Les hommes et les femmes de gauche doivent être vivement critiques, particulièrement vis-à-vis des autres membres de la gauche qui endossent ces vues. Il est évidemment plus facile de condamner les antisémites de droite et prétendre que l’antisémitisme n’existe pas à gauche. Mais l’antisémitisme existe à gauche ; il a même régulièrement fait l’objet d’articles dans Dissent[2]. Il est peut-être vrai que l’antisémitisme de droite est une menace plus grande pour le bien-être juif, mais il ne faudrait pas pour autant sous-estimer sa version de gauche.

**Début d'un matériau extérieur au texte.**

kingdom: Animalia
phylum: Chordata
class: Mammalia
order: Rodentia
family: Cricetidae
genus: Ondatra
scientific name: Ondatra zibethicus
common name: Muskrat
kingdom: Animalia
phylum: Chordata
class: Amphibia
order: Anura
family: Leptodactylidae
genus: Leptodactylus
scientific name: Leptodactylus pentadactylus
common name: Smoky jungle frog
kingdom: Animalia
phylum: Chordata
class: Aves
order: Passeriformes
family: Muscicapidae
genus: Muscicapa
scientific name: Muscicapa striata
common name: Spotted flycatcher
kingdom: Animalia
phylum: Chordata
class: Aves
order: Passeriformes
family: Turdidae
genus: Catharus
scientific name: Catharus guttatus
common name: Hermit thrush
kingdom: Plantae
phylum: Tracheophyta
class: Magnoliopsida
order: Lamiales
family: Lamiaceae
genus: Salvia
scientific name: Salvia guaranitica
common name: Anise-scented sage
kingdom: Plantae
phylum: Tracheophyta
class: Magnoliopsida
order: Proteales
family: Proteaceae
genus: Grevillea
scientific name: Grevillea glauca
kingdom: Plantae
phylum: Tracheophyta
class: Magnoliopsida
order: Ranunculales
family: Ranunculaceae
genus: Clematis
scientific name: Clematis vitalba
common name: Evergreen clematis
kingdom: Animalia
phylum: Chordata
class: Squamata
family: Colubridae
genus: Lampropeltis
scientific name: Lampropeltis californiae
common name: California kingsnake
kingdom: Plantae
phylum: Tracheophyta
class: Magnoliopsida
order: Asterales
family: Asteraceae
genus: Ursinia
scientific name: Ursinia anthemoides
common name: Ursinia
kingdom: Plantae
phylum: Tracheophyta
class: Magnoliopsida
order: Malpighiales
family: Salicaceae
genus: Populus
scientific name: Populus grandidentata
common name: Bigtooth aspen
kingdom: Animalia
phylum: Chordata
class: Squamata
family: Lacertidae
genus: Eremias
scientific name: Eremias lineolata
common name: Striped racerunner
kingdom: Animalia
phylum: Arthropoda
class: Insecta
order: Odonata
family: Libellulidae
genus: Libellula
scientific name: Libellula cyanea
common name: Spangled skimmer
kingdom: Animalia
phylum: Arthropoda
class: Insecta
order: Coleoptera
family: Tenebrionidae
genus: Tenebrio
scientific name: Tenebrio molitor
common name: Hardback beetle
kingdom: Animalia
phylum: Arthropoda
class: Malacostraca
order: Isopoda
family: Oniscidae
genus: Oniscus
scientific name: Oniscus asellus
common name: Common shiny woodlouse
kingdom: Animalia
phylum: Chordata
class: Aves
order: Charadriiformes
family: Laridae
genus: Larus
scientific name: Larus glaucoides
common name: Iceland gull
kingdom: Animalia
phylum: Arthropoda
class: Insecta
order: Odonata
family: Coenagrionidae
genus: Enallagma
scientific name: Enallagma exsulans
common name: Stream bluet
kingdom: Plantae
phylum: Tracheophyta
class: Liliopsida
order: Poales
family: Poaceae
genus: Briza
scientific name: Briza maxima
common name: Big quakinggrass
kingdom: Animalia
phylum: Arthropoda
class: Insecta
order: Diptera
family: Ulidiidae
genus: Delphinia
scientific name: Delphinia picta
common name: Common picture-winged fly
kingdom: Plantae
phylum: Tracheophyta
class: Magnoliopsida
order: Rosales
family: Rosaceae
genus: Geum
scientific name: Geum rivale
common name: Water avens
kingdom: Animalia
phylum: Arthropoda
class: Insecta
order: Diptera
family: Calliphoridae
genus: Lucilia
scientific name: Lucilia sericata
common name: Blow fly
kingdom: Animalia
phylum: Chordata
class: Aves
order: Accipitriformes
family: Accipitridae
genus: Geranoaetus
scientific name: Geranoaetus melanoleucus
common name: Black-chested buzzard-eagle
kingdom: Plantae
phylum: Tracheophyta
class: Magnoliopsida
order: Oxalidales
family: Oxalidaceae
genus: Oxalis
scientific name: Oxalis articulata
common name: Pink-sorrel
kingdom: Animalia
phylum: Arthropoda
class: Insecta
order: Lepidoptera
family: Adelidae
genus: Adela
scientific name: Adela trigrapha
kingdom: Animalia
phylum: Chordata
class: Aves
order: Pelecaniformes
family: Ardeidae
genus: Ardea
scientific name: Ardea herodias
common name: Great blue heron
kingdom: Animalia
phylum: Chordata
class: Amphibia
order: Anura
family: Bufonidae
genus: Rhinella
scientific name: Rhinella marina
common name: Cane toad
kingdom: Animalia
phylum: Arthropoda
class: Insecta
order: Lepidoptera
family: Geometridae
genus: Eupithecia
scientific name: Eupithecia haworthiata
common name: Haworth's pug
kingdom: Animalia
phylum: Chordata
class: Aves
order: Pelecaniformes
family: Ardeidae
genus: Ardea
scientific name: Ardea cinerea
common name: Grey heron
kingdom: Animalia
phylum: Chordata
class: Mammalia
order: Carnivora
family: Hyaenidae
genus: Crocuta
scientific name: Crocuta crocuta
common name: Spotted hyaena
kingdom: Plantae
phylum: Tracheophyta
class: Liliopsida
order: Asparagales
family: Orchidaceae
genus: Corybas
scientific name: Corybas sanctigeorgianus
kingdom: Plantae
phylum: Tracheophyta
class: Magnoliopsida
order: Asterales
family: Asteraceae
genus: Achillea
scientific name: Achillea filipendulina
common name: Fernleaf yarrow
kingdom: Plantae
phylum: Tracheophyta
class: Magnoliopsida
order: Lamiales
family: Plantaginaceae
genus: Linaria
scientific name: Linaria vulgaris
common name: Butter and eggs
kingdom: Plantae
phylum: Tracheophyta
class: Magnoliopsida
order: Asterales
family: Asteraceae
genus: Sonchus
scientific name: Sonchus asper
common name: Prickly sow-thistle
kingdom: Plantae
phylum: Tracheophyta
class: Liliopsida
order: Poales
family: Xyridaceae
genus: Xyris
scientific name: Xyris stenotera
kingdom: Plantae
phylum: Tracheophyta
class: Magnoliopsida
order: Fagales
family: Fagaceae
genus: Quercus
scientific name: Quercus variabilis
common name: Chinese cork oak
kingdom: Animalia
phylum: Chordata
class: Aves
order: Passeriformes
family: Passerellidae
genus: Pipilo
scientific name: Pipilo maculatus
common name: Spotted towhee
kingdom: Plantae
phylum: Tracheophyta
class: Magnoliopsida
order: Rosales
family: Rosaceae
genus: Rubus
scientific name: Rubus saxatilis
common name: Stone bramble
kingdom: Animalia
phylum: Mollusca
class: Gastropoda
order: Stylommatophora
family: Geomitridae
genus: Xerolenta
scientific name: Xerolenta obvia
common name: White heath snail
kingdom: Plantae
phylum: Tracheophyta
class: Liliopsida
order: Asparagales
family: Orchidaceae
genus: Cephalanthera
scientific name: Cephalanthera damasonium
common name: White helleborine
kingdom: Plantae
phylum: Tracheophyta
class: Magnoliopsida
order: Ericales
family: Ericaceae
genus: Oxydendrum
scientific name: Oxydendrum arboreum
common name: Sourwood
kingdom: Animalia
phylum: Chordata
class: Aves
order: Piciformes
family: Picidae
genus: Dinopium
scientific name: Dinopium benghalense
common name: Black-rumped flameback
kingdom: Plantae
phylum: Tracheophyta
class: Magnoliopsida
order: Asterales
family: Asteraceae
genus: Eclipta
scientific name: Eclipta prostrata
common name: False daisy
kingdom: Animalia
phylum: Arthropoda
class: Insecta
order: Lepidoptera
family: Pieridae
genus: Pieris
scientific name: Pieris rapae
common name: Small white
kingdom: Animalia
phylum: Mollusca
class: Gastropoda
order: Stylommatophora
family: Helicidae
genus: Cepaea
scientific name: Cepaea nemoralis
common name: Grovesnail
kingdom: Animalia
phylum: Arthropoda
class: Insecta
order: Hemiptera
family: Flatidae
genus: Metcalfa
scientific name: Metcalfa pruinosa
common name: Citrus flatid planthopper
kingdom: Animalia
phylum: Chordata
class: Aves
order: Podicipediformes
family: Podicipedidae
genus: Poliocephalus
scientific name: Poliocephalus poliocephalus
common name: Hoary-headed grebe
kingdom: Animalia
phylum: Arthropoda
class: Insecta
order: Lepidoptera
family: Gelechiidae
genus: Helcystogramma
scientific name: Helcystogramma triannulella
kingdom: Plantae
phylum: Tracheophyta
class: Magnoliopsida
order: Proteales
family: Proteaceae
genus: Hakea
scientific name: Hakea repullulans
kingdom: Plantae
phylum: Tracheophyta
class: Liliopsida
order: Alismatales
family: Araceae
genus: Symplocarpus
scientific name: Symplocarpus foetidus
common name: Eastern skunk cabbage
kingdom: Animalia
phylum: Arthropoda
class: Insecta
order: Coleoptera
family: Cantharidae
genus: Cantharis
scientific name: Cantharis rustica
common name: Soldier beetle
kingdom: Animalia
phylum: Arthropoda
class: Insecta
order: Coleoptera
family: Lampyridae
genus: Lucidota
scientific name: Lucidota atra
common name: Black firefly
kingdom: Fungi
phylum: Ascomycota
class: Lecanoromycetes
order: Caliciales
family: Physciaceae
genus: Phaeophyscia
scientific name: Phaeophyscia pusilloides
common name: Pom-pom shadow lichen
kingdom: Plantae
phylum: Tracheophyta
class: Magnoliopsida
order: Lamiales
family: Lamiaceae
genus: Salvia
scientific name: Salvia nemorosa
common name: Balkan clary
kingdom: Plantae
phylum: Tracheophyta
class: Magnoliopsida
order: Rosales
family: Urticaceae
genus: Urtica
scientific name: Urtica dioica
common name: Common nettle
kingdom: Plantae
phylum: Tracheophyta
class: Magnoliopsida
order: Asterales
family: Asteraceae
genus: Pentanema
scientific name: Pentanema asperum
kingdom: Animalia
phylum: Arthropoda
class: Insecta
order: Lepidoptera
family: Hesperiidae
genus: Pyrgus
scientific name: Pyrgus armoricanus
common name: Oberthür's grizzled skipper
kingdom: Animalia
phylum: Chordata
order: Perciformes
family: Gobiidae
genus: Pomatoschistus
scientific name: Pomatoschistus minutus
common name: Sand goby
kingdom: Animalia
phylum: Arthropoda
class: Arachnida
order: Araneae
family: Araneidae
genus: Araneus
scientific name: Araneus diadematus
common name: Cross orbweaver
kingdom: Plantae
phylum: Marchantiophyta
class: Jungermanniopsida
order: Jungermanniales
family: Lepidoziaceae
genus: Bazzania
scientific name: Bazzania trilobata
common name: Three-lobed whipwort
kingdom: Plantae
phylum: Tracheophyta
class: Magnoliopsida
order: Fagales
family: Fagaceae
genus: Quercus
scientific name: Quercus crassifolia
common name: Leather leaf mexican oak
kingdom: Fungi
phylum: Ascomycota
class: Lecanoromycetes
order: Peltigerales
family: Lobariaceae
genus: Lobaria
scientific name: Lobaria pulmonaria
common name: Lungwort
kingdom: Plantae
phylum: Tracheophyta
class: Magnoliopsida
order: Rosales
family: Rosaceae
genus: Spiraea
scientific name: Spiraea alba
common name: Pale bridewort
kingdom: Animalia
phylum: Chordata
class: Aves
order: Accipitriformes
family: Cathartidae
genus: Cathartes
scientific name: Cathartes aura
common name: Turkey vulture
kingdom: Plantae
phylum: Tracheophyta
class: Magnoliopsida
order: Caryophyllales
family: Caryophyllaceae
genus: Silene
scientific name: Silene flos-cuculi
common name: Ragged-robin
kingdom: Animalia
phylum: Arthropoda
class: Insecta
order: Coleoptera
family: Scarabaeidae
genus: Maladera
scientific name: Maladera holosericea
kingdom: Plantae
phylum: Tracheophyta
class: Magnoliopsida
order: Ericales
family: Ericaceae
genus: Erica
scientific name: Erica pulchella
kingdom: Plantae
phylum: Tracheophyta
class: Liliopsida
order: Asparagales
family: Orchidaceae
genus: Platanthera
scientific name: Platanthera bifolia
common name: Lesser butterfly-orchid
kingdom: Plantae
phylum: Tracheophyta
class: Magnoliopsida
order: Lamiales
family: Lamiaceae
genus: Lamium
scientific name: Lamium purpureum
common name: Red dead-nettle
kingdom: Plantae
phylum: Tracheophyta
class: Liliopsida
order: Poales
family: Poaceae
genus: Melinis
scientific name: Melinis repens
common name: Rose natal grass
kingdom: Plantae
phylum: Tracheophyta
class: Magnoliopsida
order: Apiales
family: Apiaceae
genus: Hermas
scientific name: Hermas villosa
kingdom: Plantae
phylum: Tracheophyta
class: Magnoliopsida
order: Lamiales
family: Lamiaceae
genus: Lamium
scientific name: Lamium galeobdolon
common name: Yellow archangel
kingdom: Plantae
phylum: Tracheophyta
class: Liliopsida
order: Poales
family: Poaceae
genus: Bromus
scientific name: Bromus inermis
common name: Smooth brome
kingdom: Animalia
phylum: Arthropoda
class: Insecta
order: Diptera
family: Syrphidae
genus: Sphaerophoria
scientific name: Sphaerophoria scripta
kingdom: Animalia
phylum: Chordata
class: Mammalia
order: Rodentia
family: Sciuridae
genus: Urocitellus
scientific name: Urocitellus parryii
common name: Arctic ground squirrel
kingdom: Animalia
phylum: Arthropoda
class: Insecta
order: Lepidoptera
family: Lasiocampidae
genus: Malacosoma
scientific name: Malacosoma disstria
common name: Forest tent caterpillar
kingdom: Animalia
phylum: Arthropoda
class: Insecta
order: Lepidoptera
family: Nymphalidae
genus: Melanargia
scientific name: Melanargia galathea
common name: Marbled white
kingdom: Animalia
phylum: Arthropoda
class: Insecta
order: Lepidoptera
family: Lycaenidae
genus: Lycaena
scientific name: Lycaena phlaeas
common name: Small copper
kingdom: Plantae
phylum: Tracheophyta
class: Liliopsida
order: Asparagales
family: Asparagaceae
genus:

Cela étant dit, je suis convaincu qu’une grande partie des antisionistes et que de nombreux antisionistes de gauche ne croient pas à ces fables antisémites. Peut-être ignorent-ils volontairement ce qu’est le peuple juif, peut-être sont-ils particulièrement préoccupés par l’État juif, peut-être enfin n’aiment-ils tout simplement pas les Juifs (c’est ce qu’a dit George Carey, l’ancien archevêque de Canterbury, à propos de Jeremy Corbyn). Peut-être. Mais lorsque l’on parle d’Israël dans les débats de gauche, le véritable problème est le sionisme, et c’est donc du sionisme qu’il faut parler. Pour toutes les raisons que j’ai données, ce qui ne va pas dans l’antisionisme est l’antisionisme lui-même. Que vous soyez antisémite, philosémite ou indifférent au sémitisme, l’antisionisme est de mauvaise politique.

Traduit de l’anglais (États-Unis) par Astrid von Busekist

[1] - Rosa Luxemburg, « Fragment sur la guerre, la question nationale et la révolution » [1918] dans Sur la révolution. Écrits politiques (1917-1918), trad. par Claudie Weill, Paris, La Découverte, 2002.

[2] - Voir, par exemple, George Lichtheim, “Socialism and the Jews”, Dissent, juillet-août 1968, et Mitchell Cohen, “Anti-Semitism and the Left that Doesn’t Learn”, Dissent, septembre 2007.